Le SSSM a été renforcé par certains médecins du SAMU sous statut de sapeur-pompier volontaire dont nous n’avons pas toujours été convaincus qu’ils n’aient pas réussi à se départir du mélange des genres.

Est-ce devant le constat que de nombreux médecins sapeurs-pompiers volontaires étaient devenus médecins coopérants du SAMU (pour un autre tarif que l’indemnité de sapeur-pompier volontaire) que le rapport des sénateurs sur le secours à personne (2014) ait préconisé que tous le soient?

Le ministère de la santé :

Il a démontré régulièrement sa capacité à agir seul sans consultation, donc unilatérale:

  • En mettant en place la régionalisation de certaines de ses plateformes, perturbant ainsi les coopérations départementales.
  • En  revisitant l’offre de soins, fermeture de lits, de services, faisant assurer les transports induits à titre gratuit par les vecteurs sapeurs-pompiers.
  • En élaborant un progiciel pour tous ses Centres de Réception et de Régulation des Appels, sans consulter ses collaborateurs quotidiens sous tutelle du Ministère de l’Intérieur.

Les services d’incendie et de secours ont le plus souvent subi le dialogue avec leurs interlocuteurs, se faisant rarement entendre.
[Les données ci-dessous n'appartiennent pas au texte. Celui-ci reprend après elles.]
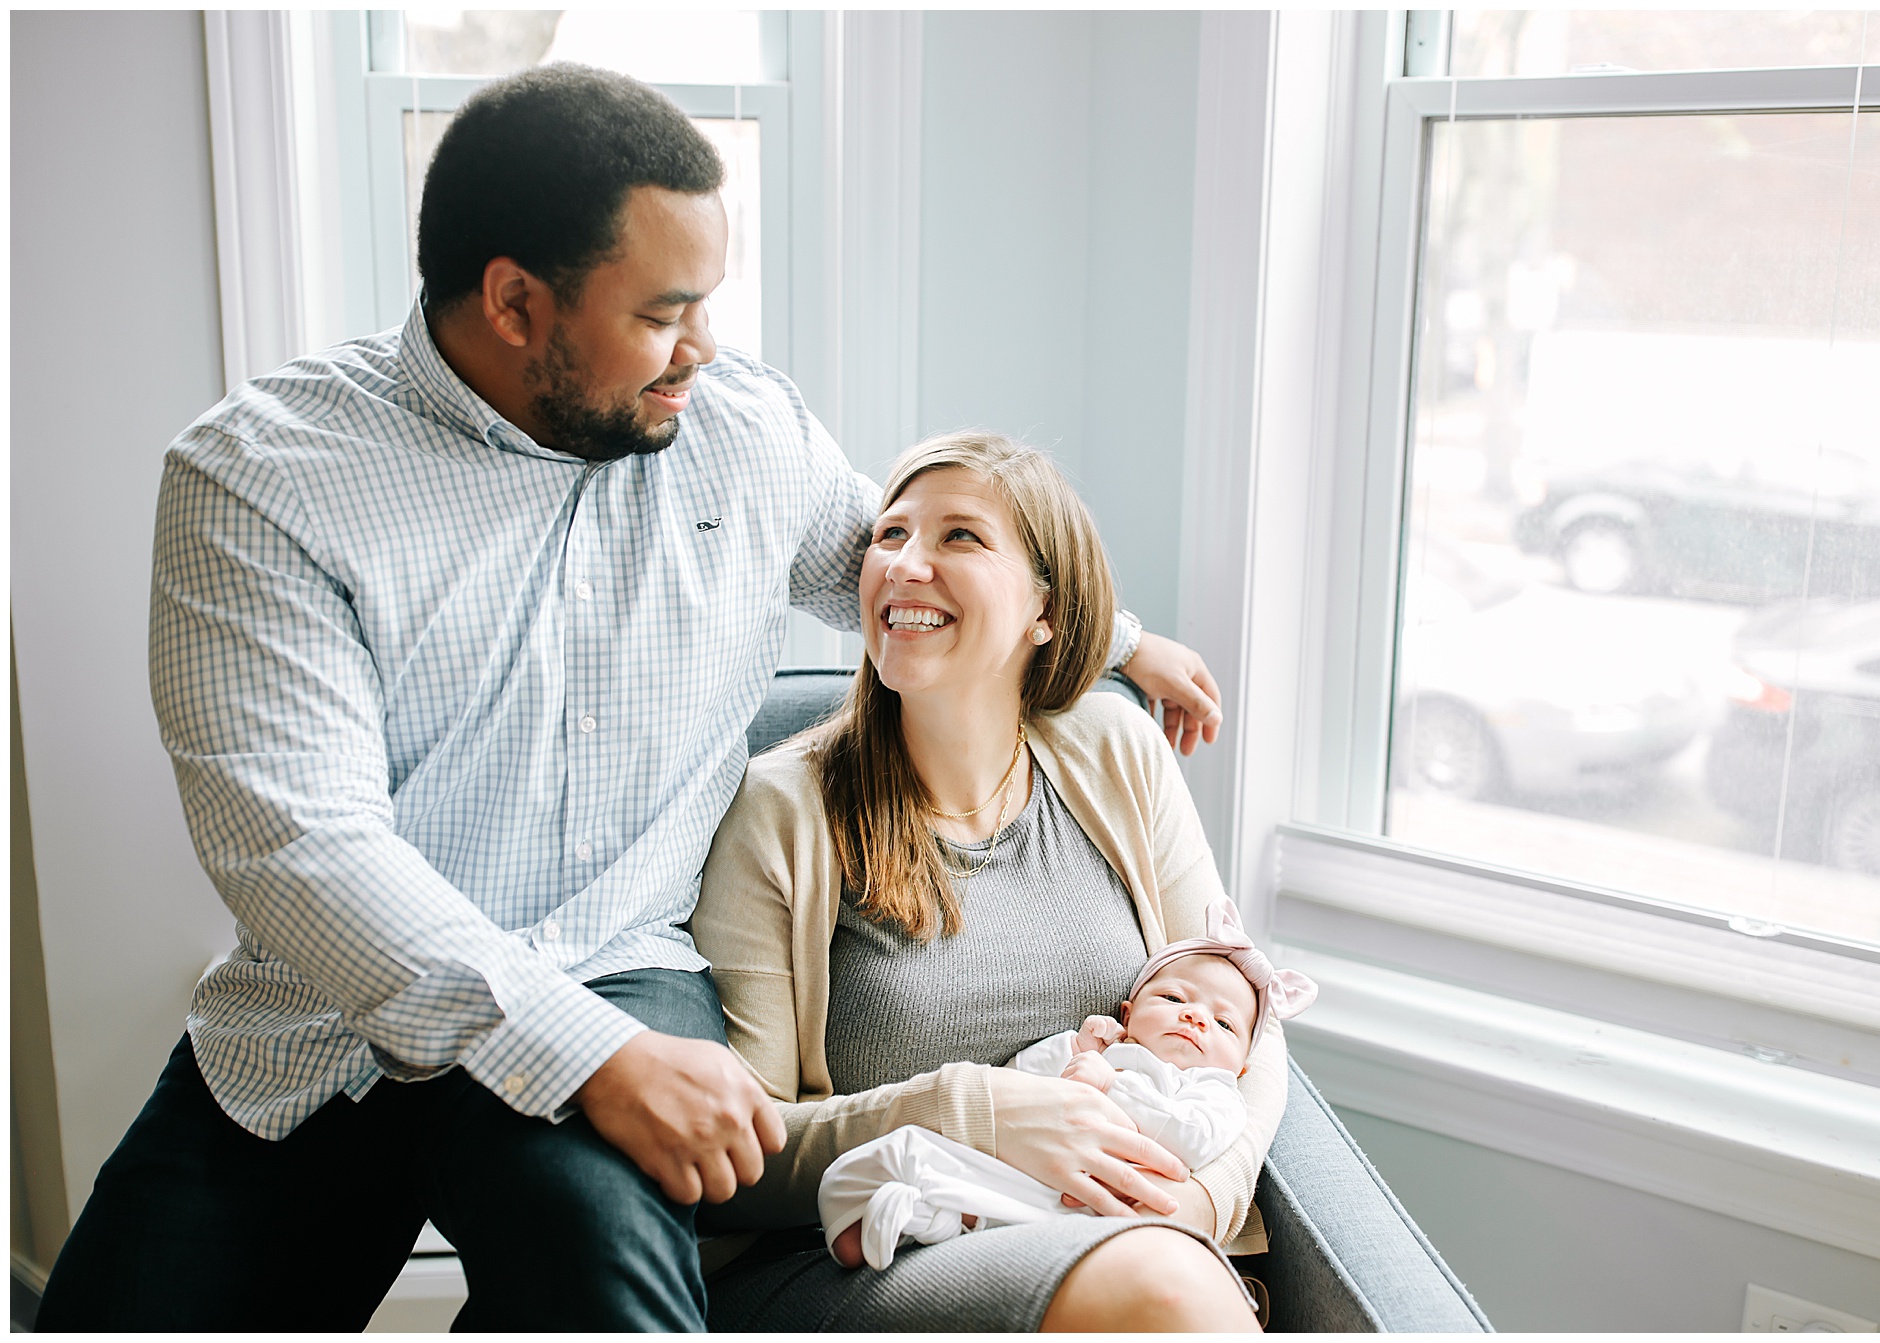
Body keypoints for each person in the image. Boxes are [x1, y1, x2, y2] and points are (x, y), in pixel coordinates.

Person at [34, 65, 1221, 1332]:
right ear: (513, 302)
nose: (703, 347)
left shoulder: (733, 432)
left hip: (617, 969)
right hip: (328, 1020)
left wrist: (1114, 638)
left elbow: (901, 572)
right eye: (665, 312)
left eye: (707, 302)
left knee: (614, 1292)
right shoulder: (259, 478)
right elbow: (304, 851)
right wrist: (584, 1055)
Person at [688, 433, 1281, 1332]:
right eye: (889, 535)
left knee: (1167, 1278)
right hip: (860, 1257)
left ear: (1046, 607)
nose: (904, 564)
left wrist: (1201, 1207)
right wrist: (974, 1113)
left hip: (1129, 1234)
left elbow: (1249, 1009)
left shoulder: (1115, 752)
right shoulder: (781, 809)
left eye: (960, 537)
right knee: (1163, 1293)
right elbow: (743, 1156)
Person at [817, 898, 1318, 1271]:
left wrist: (1112, 1082)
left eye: (1225, 1024)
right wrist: (1076, 1052)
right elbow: (1016, 1083)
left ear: (1242, 1068)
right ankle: (926, 1214)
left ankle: (942, 1220)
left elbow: (1191, 1136)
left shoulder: (1213, 1091)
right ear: (1129, 1012)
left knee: (1016, 1210)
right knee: (880, 1160)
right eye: (1172, 997)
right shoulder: (1098, 1047)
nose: (1195, 1016)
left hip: (1091, 1207)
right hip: (1022, 1167)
Ils subissent les difficultés liées à la démographie médicale, son l’inégale répartition sur le territoire et le dogme préventif de l’hospitalo-centrisme,.

Le Ministère de l’Intérieur:

Qui a des structures différentes sur le territoire, et qui dépendent d’employeurs locaux différents avec des moyens différents, dont certains viennent d’investir de nouveaux locaux et outils loin d’être amortis.

Une autre des difficultés est celle de la cohabitation dans les centres d’appels de sapeurs-pompiers professionnels, de personnels issus des filières  administratives et techniques et de sapeurs-pompiers volontaires qui à ce jour ne sont pas des travailleurs selon la législation française mais sont “menacés” de le devenir (arrêt MATZAK du 21 février 2018).

Conclusion:

Nous défendons des plateformes communes 15/18 à un échelon départemental, le plus compatible avec les fonctions qu’on en attend, de gestion de la couverture opérationnelle.

Les décisions venues d’en haut, unilatérales, et souvent comptables n’ont pas donné satisfaction, ont connu des difficultés de mise en place quand elles n’ont pas purement et simplement échoué.

Les ministères doivent coopérer et pas juste du bout des lèvres et par quelques circulaires aux deux entêtes.

Sans cohérence ni concertation, le résultat pourrait être un objet imparfait à l’image de certains autres projets couteux, ambitieux et échoués.

Il faut rapprocher les agents des deux services pour permettre une meilleure compréhension afin de rapprocher les cultures, mais rien n’est jouable avec des décisions venues d’en haut, et des objectifs comptables qui négligent tous les coûts induits et les frais engagés et non amortis.

Le numéro unique ne doit pas être une bataille, le 112 a été créé par une entité neutre, il a été adopté pour l’ensemble de l’Europe pourquoi réinventer quelque chose ?

L’intégration à ces plateformes 15/18, du 17 pourrait perturber le travail nécessaire de convergence des deux premières en additionnant une troisième culture.

La modification des tenues des sapeurs-pompiers, l’intégration aux opérations de police avec les tenues balistiques (extraction en cas d’attentat, évacuation des ZAD de Bure et de Notre Dame des Landes, etc.) les modalités liées à la circulaire de renforcement de lutte contre les agressions de pompiers avec engagement uniquement avec les forces a augmenté l’assimilation des sapeurs-pompiers aux forces de l’ordre, demander aux appelants s’ils ont besoin de la police ne ferait qu’accroitre ce mélange des genres.

Dans le cadre de la montée des agressions nous pensons que notre contact avec la population n’en serait que plus compliqué.

Les recommandations du rapport sur les plateformes communes doivent donc être réalistes, échelonnées, et raisonnables et tenir compte des réalités du terrain.